◆ Page extract:
= = = =

Introduction
to color management 2:
Profiles and Color Spaces
One of the most important functions of
Color management is to provide a link from easily
manipulated device dependent values from modes like RGB to
clearly defined device independent colors such as those
described by Lab. Color management accomplishes this with
look-up tables that translate device dependent and
independent color values. The first type of look-up table
we will discuss is called a color “profile.”
Profiles are created by sending a wide variety of signals
from a device dependent color mode to a specific device and
measuring what real colors result. In the case of a typical
inkjet printer, profiling software sends a file with
several hundred or thousand RGB (or CMYK, which is also
device dependent) values to the printer. The resulting
printed patches are read back into the profiling software
as Lab values by an instrument called a spectrophotometer.
The profiling software then generates the look-up table
that converts Lab to the exact signal “recipe”
that will produce that color on that printer.
An automated
spectrophotometer reads
thousands of patches to create an ICC
profile.
Similarly, monitor profiling applications send many RGB
signals to a monitor to catalog the resulting color via
spectrophotometer (or in some cases a colorimeter). With a
monitor and printer that are accurately profiled, the ICC
color management system can take a given color, defined by
it’s device independent Lab value, and display it on
the monitor and print it on the printer so that they appear
to “match” under a specific controlled lighting
situation. Note that in these scenarios both digital
devices are using RGB mode profiles, but it is very
unlikely that the actual RGB values that they are
displaying (or printing) are the same. So a Lab color of
L30 a15 b25 might generate an RGB value of R137 G95 B71 on
a printer but R94 G61 B35 on a monitor. ICC color
management uses different device profiles to change the RGB
signal numbers to produce the same perceived color on
different devices.

= = = =

◆ To-do list:
- a) According to the color management page, what instrument reads the printed patches back into the profiling software as Lab values?
- b) Using the color management page, explain why the ICC system sends different RGB numbers to a monitor and to a printer for the same Lab color.
- c) Rewrite the paragraph of the color management page that begins "Profiles are created by sending" as a short list of steps, keeping its main facts.
The rows have nothing to do with this exercise and can be left alone.

◆ Data section:
= = = =

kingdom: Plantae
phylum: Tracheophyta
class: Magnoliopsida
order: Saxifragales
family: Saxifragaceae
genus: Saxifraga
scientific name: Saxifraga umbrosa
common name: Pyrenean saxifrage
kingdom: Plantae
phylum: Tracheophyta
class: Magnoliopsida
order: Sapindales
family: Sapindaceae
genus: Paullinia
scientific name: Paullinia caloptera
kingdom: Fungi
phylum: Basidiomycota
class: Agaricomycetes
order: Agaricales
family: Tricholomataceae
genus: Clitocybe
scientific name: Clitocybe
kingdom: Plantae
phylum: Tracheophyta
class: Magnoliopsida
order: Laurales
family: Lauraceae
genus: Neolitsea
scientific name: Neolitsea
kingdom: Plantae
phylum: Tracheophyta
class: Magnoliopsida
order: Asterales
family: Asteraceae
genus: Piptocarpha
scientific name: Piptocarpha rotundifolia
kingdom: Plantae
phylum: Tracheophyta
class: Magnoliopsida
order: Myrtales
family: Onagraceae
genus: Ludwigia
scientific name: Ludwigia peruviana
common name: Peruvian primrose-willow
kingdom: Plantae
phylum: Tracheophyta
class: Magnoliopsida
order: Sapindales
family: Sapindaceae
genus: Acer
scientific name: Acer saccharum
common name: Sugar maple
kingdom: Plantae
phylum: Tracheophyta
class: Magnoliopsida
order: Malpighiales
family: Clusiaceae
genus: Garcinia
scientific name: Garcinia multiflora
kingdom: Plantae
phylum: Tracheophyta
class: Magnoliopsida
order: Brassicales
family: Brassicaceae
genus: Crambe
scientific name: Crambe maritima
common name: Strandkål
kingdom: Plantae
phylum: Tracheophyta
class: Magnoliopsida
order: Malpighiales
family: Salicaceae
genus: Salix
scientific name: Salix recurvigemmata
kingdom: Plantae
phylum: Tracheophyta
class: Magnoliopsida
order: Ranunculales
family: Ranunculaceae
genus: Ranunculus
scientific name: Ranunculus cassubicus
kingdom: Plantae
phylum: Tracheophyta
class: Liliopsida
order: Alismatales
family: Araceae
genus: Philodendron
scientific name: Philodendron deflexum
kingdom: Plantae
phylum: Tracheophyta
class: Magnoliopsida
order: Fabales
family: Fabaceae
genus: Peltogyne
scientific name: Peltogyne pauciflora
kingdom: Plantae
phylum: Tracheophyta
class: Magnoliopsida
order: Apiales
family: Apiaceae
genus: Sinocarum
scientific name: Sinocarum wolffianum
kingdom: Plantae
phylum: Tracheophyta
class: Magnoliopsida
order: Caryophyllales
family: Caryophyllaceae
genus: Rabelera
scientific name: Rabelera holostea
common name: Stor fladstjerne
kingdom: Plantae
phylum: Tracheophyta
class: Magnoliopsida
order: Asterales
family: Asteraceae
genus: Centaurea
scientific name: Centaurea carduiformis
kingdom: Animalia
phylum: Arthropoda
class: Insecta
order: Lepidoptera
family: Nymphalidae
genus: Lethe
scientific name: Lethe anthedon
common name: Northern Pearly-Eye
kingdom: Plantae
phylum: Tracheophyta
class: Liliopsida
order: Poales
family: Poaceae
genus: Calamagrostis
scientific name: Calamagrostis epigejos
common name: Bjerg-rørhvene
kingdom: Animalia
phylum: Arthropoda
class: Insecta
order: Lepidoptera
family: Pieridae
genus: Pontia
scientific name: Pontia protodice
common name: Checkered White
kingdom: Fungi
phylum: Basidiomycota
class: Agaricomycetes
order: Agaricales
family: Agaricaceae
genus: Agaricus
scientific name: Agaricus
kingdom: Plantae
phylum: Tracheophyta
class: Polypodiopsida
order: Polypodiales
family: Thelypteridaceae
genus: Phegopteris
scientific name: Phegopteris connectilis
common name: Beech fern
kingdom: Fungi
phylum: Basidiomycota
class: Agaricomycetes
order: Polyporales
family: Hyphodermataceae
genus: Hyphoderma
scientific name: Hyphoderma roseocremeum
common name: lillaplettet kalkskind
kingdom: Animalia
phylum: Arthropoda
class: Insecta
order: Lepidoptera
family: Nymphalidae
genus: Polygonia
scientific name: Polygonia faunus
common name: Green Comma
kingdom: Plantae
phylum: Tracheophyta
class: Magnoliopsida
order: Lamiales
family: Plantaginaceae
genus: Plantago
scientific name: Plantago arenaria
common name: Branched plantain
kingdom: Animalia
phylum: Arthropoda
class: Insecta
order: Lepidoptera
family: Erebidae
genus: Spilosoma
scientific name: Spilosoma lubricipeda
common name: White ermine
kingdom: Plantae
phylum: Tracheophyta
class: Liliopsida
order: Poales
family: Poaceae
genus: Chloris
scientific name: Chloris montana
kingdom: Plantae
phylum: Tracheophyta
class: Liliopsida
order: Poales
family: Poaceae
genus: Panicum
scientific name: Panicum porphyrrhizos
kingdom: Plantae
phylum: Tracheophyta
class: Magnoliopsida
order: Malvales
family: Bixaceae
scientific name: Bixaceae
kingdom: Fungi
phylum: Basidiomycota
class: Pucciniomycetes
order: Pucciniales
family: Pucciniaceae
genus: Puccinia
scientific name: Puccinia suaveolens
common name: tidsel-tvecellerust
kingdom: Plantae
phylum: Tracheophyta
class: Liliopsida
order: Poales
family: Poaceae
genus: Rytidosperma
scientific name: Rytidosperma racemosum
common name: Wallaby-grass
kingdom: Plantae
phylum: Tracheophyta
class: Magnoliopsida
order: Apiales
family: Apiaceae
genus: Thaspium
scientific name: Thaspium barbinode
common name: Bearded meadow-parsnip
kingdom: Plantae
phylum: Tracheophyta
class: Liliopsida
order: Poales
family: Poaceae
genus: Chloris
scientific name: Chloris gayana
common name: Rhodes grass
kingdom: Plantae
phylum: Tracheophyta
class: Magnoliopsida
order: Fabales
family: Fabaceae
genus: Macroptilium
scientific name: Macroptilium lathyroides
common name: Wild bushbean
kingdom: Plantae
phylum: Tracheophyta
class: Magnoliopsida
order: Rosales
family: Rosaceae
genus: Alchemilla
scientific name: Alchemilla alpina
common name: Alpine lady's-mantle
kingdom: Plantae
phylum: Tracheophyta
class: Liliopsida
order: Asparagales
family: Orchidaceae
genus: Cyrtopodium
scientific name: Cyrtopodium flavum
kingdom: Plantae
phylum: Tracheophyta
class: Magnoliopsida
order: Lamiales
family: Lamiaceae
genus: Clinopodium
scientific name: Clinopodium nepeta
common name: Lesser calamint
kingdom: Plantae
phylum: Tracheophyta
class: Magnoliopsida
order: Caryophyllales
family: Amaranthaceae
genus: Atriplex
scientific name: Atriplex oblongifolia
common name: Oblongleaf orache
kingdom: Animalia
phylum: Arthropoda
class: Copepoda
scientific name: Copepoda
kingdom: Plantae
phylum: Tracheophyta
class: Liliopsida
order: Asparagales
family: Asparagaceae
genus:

= = = =

◆ Written answers:
- a) A spectrophotometer.

- b) RGB values are device dependent, so the same numbers do not give the same real color on different devices. The system uses each device's profile to turn the Lab value into the RGB signal that makes the color look the same on both devices.

- c)
- Profiling software sends a file with several hundred or thousand device dependent values (RGB or CMYK) to the device, such as an inkjet printer.
- The printer prints these values as patches.
- A spectrophotometer reads the printed patches back into the profiling software as Lab values.
- The profiling software generates a look-up table that converts Lab to the exact signal "recipe" that will produce that color on that printer.